I Won’t Dance, Don’t Ask Me
This post kicks off a mini-series on business practices – the best, the worst and the unspeakable. Celebrating 20 years this month, running a PR and marketing agency through economic peaks and valleys gives one a unique perspective on being an entrepreneur, a boss, and a business partner. In this blog, we’ll tackle the RFP, a horrific process regardless of what business you’re in.
Ah, this old Sinatra song’s refrain pipes into my head whenever we read an RFP. XYZ Company has contacted you as part of its beauty contest, for which you will have the pleasure of spending countless hours constructing a document that will enable us to say we made our vendor selection from a sample of three respondents.

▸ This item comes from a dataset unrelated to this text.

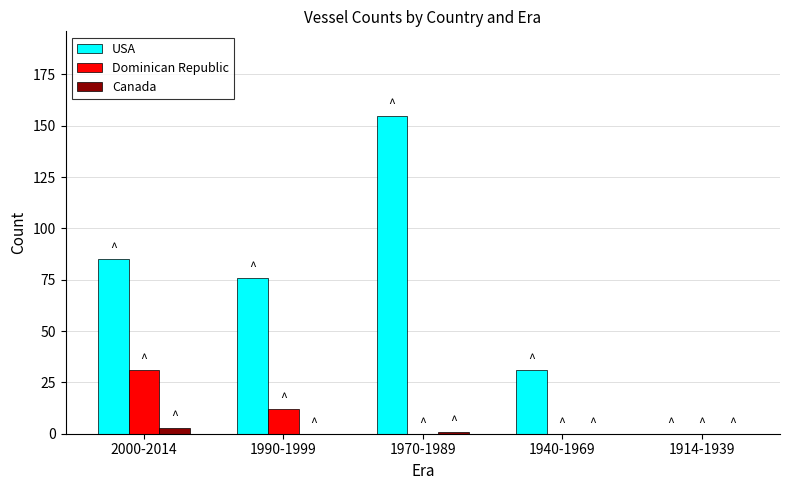

What are all the series names shown in the legend?

USA, Dominican Republic, Canada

We get it, we truly do. We’ve won the contest, and we’ve lost. It’s part of doing business and the costs involved in responding to an RFP are lovingly relegated to the sales budget.
Recently, we participated in an RFP that entailed my least favorite language, especially given their request that we develop full-blown media campaign ideas as part of our response.

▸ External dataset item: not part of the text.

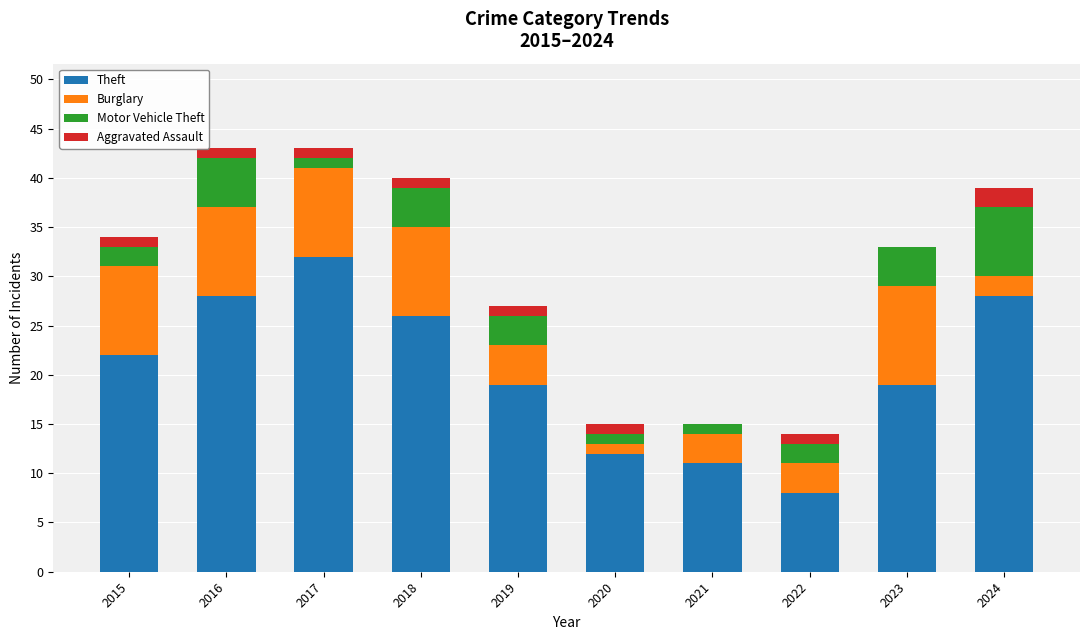

What is the total value across all series at 2023?

33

All materials and proposals submitted become our property and can be used at the discretion of XYZ Company in its PR and marketing programs.
Let’s make sure we got that right. We give you our best ideas and you give them to another agency – most likely one of our direct competitors – for execution under your brand. Do you also go to your accountant and ask him to do your income taxes for free so you can view the outcome before engaging him? Or call a doctor and ask her to detail three courses of treatment before you schedule a visit? Of course not. And when it comes to something as important as your PR and marketing partner, you shouldn’t insult them by asking for spec work during the RFP that you execute under the auspices of another relationship. It’s tacky.
Score your responses: It behooves the company issuing the RFP to think through its decision-making process in advance so that scoring the responses is objective versus subjective.
Make it personal: The responding firm should establish a relationship with the individual from whom the RFP emanates. Oftentimes there is an opportunity to ask questions, which should always be pursued in the interest of advancing the relationship from faceless impersonal interaction to two people connecting one-on-one. Friending them on Facebook is definitely taking it too far.
Create a short-list: Even though it takes more time, short-list a subset of vendors from the initial responses. It is at this point that it becomes reasonable to request additional information or campaign ideas, providing assurances are in place that they are proprietary to the short-listed firm.
Try, try again: While I personally maintain that the person who invented the RFP should be tarred and feathered, it’s a tried-and-true means of identifying the right vendor partner. Other means are better and we’ll wax on those approaches in later posts. For now, win or lose, tomorrow will be another day.